Trop de paperasse pour rien
L’Administration malgache est bien connue pour sa lenteur mais surtout son amour passionnel pour la paperasse. Où l’on passera, l’une des caractéristiques fondamentales de notre bonne vieille machine administrative est ce trop plein de formalité et de rames de documents à remplir à chaque petite occasion. Photocopiez ceci, remplissez cela, signez ci et allez chercher cela. Voilà ce qu’on entend et ce qu’on s’apprête à subir à chaque fois qu’il y a besoin d’un quelconque certificat ou de n’importe quelle attestation. Mais au-delà, le problème touche aussi le domaine de la législation malgache et là, il y a vraiment trop de paperasse pour rien. Le juriste doué d’une mémoire aux capacités supérieures à celui du commun des mortels et le plus pointu de sa profession ne pourrait pas arriver à mémoriser en totalité les lois et règlements qui régissent ce pays tellement il y en a. Et comme pour appuyer légalement la chose, il existe pour les gens du métier un genre de recueil de toutes ces lois malgaches, de la première constitution jusqu’au moindre décret d’application des lois promulguées qui font ou sont supposées faire de Madagascar un Etat de Droit : le « 5000 textes ». Bien sûr, ce chiffre de 5000 est relatif car il y en a un peu plus, ou un peu moins, nous n’avons pas compté.

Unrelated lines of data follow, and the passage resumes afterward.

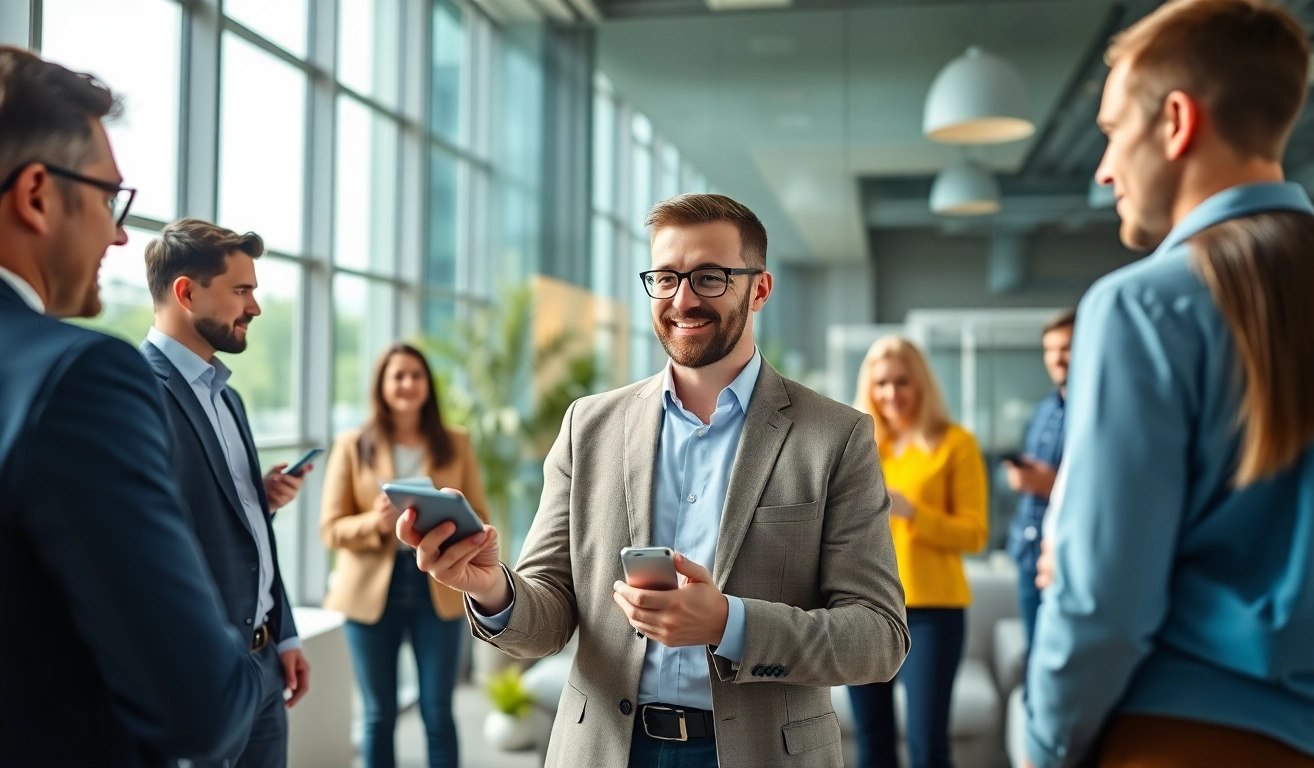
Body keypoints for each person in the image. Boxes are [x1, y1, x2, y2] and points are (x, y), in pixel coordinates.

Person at [398, 193, 909, 768]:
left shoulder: (835, 437)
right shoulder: (587, 427)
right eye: (665, 278)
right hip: (604, 751)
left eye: (709, 277)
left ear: (759, 289)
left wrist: (728, 623)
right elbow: (549, 615)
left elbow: (878, 637)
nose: (682, 299)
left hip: (761, 753)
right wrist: (491, 587)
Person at [1024, 2, 1314, 767]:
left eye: (1110, 132)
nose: (1104, 169)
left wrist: (1041, 741)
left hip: (1181, 733)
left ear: (1175, 121)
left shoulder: (1142, 305)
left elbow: (1106, 605)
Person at [0, 46, 263, 767]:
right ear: (36, 195)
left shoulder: (222, 399)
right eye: (109, 197)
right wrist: (248, 666)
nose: (119, 233)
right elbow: (198, 710)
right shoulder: (82, 376)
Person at [139, 219, 312, 767]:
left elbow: (242, 531)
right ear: (187, 293)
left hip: (263, 665)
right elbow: (144, 549)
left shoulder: (226, 395)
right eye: (242, 291)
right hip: (200, 673)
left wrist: (283, 635)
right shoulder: (140, 392)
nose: (255, 307)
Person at [320, 342, 489, 768]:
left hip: (438, 584)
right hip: (371, 591)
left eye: (416, 375)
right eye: (398, 375)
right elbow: (330, 528)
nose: (408, 383)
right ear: (381, 385)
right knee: (378, 715)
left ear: (427, 386)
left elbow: (481, 518)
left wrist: (447, 523)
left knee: (437, 711)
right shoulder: (352, 444)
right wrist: (374, 525)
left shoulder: (456, 442)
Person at [849, 336, 989, 768]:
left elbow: (975, 535)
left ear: (922, 383)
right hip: (864, 609)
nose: (891, 394)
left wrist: (911, 511)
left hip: (932, 614)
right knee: (872, 742)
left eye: (902, 382)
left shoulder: (955, 444)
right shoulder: (863, 445)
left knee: (928, 745)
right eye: (882, 383)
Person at [1004, 309, 1073, 653]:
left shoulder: (1095, 408)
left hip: (1066, 559)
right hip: (1029, 551)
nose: (1057, 358)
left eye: (1067, 348)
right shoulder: (1044, 409)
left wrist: (1053, 484)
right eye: (1050, 349)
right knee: (1036, 656)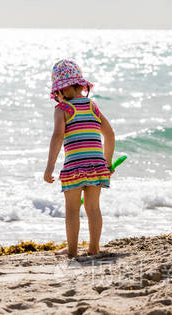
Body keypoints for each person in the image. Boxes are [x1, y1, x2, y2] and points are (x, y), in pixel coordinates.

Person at [44, 60, 115, 257]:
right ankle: (94, 249)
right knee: (93, 209)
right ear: (80, 85)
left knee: (72, 210)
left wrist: (49, 168)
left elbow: (57, 137)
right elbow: (110, 134)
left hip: (74, 167)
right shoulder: (92, 106)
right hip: (96, 167)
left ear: (60, 90)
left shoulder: (62, 110)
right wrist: (107, 163)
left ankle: (73, 252)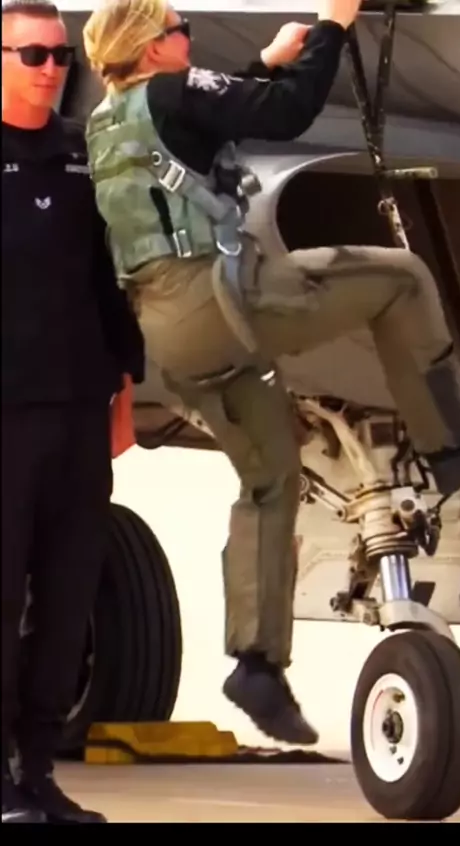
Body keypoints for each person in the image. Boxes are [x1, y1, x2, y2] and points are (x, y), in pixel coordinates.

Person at [82, 0, 460, 747]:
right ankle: (454, 450)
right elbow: (289, 114)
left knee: (269, 481)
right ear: (150, 47)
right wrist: (333, 25)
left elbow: (202, 120)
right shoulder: (171, 93)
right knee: (402, 279)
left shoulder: (111, 119)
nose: (187, 38)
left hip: (171, 334)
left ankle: (257, 666)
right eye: (178, 31)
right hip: (226, 302)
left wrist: (263, 62)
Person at [2, 0, 145, 824]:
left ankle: (37, 774)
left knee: (64, 604)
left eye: (62, 57)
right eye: (33, 55)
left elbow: (106, 284)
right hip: (5, 418)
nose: (52, 70)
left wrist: (126, 389)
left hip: (78, 417)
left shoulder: (82, 154)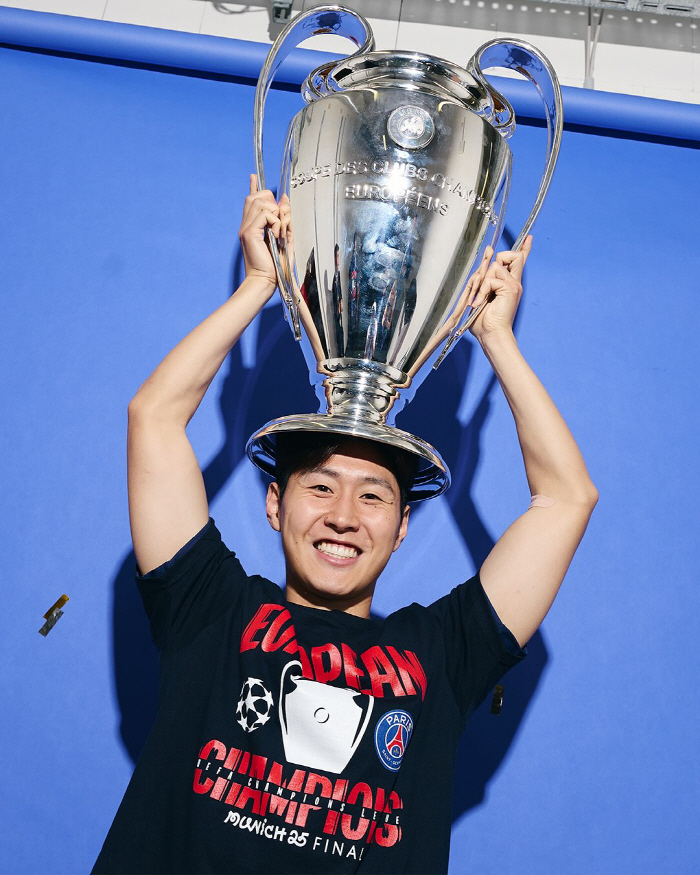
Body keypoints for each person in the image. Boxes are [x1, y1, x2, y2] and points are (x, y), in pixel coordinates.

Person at [92, 177, 597, 874]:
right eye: (321, 486)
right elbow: (153, 417)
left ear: (402, 526)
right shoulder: (209, 610)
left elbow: (566, 498)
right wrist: (258, 287)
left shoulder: (443, 656)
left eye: (374, 498)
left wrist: (496, 338)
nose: (343, 517)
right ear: (275, 504)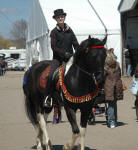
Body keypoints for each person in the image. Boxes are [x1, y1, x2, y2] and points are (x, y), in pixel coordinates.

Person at [44, 9, 79, 107]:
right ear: (55, 19)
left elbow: (75, 43)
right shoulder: (54, 32)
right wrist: (64, 54)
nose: (60, 18)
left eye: (62, 16)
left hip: (70, 58)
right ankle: (48, 97)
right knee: (51, 75)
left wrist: (79, 51)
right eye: (58, 17)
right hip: (58, 58)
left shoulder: (70, 30)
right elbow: (54, 47)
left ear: (64, 17)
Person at [104, 52, 124, 128]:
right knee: (114, 104)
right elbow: (120, 74)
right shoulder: (118, 64)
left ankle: (111, 121)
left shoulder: (105, 66)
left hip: (109, 86)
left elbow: (102, 76)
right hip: (118, 85)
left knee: (111, 105)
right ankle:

A quoi sont censées servir les lois dans un pays démocratique ? Presque toutes nos activités sont régies d’une façon ou d’une autre par des règles. Les lois sont semblables aux règles de la morale, car elles visent à contrôler ou à faire modifier notre comportement. Ce qui distingue les lois des règles de la morale, c’est que les premières sont appliquées par les tribunaux. Dans une société, les lois ne visent pas seulement à régir notre conduite : elles visent également à assurer le bon déroulement de la vie en société. Mais aussi, si les citoyens doivent respecter les lois, c’est essentiellement pour deux raisons. Tout d’abord, les citoyens sont, au moins indirectement, les auteurs des lois. En effet, la Constitution précise que la souveraineté nationale appartient au peuple qui l’exerce par ses représentants et par la voie du référendum. Ensuite, les citoyens sont obligés de respecter les lois afin de permettre une vie en société organisée et d’éviter le développement de la loi « du plus fort ». On serait alors dans une situation proche d’une véritable anarchie, chacun agissant selon son bon plaisir, sans souci de la règle commune. L’obligation pour tous les citoyens de respecter les lois est la meilleure assurance que la liberté, les droits et la sécurité de chacun d’eux soient garantis de manière effective. Il faut enfin rappeler que le non respect des lois constitue toujours une faute qui, le cas échéant, peut conduire à de lourdes sanctions pénales.
Mais comme on est à Madagascar, il faut dire que nous constituons l’exception qui confirme la règle. Malgré la panoplie de textes juridiques dont nous disposons, force est de constater que cela ne sert qu’à orner notre système. Personne ici ne s’y conforme et pire encore, le trophée chez nous ira à celui qui ose aller le plus loin dans le non respect des lois. Bien sûr, nous avons signé des conventions interdisant l’exploitation des mineurs, mais plus de la moitié des enfants malgaches sont employés dans des conditions inhumaines, exploités au maximum dans des travaux qui ne devraient même pas être octroyés à des grandes personnes. Nous avons des lois qui condamnent l’exportation et l’exploitation de nos richesses naturelles. Mais dans un procès de bois de rose à Singapour, les autorités qui sont normalement les garants de l’application des lois et règlements qui régissent le pays ne bougent pas le petit doigt pour plaider en la faveur des malgaches, en le respect de notre législation. Un arsenal juridique a été mis en place afin de lutter contre la corruption. Mais cette même corruption est devenue une pratique plus que légitime dans notre système. Et nombreux sont les cas qui démontrent que les lois chez nous ne servent à rien.
Au final, on se rend compte que réellement, il ne s’agit que de papier bon à emporter aux toilettes, pour la lecture et puis ensuite pour se … . Enormément de lois, de règlements, de conventions internationales et autres dispositions que l’on se permet de fouler au pied comme s’il s’agissait des ordures qui font office de décors pour la place de l’indépendance et toutes les autres rues de notre Grande île. On se dit que ce n’est que trop de papiers pour rien, juste pour paralyser un peu plus un système qui ne fonctionne déjà plus, pour enfoncer encore un peu plus un pays qui croule déjà sous les procédures. Si au moins elles étaient respectées.